# RECORD SET:
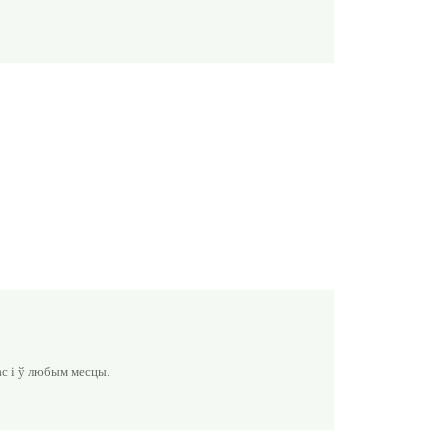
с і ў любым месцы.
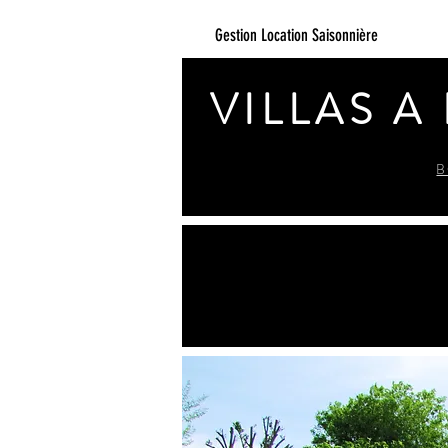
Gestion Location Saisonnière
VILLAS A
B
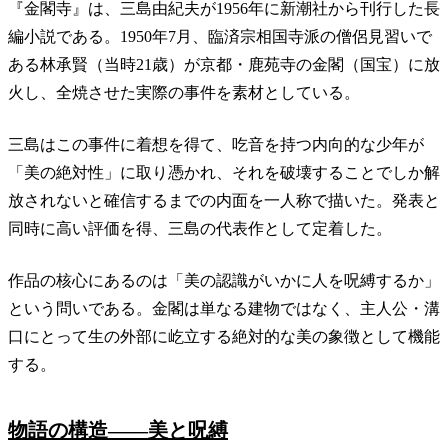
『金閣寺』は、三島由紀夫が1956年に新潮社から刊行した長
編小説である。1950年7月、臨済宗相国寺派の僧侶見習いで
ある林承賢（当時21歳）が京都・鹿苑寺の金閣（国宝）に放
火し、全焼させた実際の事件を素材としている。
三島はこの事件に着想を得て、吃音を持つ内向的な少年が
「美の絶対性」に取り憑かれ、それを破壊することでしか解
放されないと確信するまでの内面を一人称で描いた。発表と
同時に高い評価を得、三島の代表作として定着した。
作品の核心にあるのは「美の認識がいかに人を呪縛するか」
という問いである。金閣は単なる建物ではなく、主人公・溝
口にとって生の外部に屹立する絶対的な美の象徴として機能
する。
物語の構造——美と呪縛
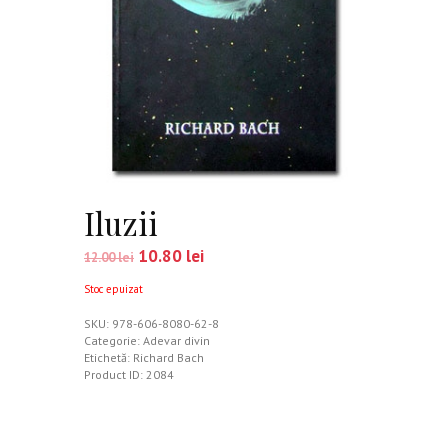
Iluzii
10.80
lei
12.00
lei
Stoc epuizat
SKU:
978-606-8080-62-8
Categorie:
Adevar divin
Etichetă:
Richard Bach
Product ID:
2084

# ACTIVITY:
The material above is to be output exactly, with each picture left out.

# RESULT FOR THIS TASK:
с і ў любым месцы.
Gestion Location Saisonnière
VILLAS A
B
『金閣寺』は、三島由紀夫が1956年に新潮社から刊行した長
編小説である。1950年7月、臨済宗相国寺派の僧侶見習いで
ある林承賢（当時21歳）が京都・鹿苑寺の金閣（国宝）に放
火し、全焼させた実際の事件を素材としている。
三島はこの事件に着想を得て、吃音を持つ内向的な少年が
「美の絶対性」に取り憑かれ、それを破壊することでしか解
放されないと確信するまでの内面を一人称で描いた。発表と
同時に高い評価を得、三島の代表作として定着した。
作品の核心にあるのは「美の認識がいかに人を呪縛するか」
という問いである。金閣は単なる建物ではなく、主人公・溝
口にとって生の外部に屹立する絶対的な美の象徴として機能
する。
物語の構造——美と呪縛
Iluzii
10.80
lei
12.00
lei
Stoc epuizat
SKU:
978-606-8080-62-8
Categorie:
Adevar divin
Etichetă:
Richard Bach
Product ID:
2084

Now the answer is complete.